Stored dataset lines:
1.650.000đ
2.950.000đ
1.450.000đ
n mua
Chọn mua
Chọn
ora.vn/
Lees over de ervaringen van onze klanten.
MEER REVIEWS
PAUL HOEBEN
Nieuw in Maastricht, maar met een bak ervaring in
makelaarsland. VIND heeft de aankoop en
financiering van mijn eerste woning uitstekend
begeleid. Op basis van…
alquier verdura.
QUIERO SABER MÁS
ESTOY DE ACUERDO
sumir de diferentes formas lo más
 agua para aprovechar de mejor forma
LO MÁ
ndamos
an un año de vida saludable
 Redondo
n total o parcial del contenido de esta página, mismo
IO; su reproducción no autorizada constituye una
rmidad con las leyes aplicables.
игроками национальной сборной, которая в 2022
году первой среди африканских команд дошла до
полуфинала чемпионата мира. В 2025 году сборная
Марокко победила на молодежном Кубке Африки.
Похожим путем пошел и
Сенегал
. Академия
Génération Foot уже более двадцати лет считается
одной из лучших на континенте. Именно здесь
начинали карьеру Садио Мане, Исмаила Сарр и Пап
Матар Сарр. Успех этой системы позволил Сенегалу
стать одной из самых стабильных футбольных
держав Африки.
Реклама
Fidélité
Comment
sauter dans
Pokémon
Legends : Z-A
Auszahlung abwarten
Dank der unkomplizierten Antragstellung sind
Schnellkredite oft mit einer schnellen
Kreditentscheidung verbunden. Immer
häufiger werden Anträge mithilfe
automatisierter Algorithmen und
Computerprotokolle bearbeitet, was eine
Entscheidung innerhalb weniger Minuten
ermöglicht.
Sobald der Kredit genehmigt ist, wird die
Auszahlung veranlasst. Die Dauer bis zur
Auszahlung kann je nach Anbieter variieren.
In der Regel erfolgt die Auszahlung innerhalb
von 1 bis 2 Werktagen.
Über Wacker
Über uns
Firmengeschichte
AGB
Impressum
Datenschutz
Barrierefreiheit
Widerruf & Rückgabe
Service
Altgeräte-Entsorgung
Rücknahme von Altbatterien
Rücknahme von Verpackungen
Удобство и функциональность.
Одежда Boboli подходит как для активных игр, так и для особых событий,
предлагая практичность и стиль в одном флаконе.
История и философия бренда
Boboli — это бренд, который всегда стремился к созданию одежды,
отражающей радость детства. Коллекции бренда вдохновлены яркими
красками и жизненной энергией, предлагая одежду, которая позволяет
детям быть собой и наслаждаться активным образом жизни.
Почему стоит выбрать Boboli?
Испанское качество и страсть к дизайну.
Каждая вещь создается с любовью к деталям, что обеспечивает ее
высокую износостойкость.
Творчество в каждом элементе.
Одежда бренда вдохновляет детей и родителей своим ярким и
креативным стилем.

▶ _Job_
Revise the lines above so that every "Boboli" becomes "Bobolino", keeping everything else the same.

▶ _Result of the task_
1.650.000đ
2.950.000đ
1.450.000đ
n mua
Chọn mua
Chọn
ora.vn/
Lees over de ervaringen van onze klanten.
MEER REVIEWS
PAUL HOEBEN
Nieuw in Maastricht, maar met een bak ervaring in
makelaarsland. VIND heeft de aankoop en
financiering van mijn eerste woning uitstekend
begeleid. Op basis van…
alquier verdura.
QUIERO SABER MÁS
ESTOY DE ACUERDO
sumir de diferentes formas lo más
 agua para aprovechar de mejor forma
LO MÁ
ndamos
an un año de vida saludable
 Redondo
n total o parcial del contenido de esta página, mismo
IO; su reproducción no autorizada constituye una
rmidad con las leyes aplicables.
игроками национальной сборной, которая в 2022
году первой среди африканских команд дошла до
полуфинала чемпионата мира. В 2025 году сборная
Марокко победила на молодежном Кубке Африки.
Похожим путем пошел и
Сенегал
. Академия
Génération Foot уже более двадцати лет считается
одной из лучших на континенте. Именно здесь
начинали карьеру Садио Мане, Исмаила Сарр и Пап
Матар Сарр. Успех этой системы позволил Сенегалу
стать одной из самых стабильных футбольных
держав Африки.
Реклама
Fidélité
Comment
sauter dans
Pokémon
Legends : Z-A
Auszahlung abwarten
Dank der unkomplizierten Antragstellung sind
Schnellkredite oft mit einer schnellen
Kreditentscheidung verbunden. Immer
häufiger werden Anträge mithilfe
automatisierter Algorithmen und
Computerprotokolle bearbeitet, was eine
Entscheidung innerhalb weniger Minuten
ermöglicht.
Sobald der Kredit genehmigt ist, wird die
Auszahlung veranlasst. Die Dauer bis zur
Auszahlung kann je nach Anbieter variieren.
In der Regel erfolgt die Auszahlung innerhalb
von 1 bis 2 Werktagen.
Über Wacker
Über uns
Firmengeschichte
AGB
Impressum
Datenschutz
Barrierefreiheit
Widerruf & Rückgabe
Service
Altgeräte-Entsorgung
Rücknahme von Altbatterien
Rücknahme von Verpackungen
Удобство и функциональность.
Одежда Bobolino подходит как для активных игр, так и для особых событий,
предлагая практичность и стиль в одном флаконе.
История и философия бренда
Bobolino — это бренд, который всегда стремился к созданию одежды,
отражающей радость детства. Коллекции бренда вдохновлены яркими
красками и жизненной энергией, предлагая одежду, которая позволяет
детям быть собой и наслаждаться активным образом жизни.
Почему стоит выбрать Bobolino?
Испанское качество и страсть к дизайну.
Каждая вещь создается с любовью к деталям, что обеспечивает ее
высокую износостойкость.
Творчество в каждом элементе.
Одежда бренда вдохновляет детей и родителей своим ярким и
креативным стилем.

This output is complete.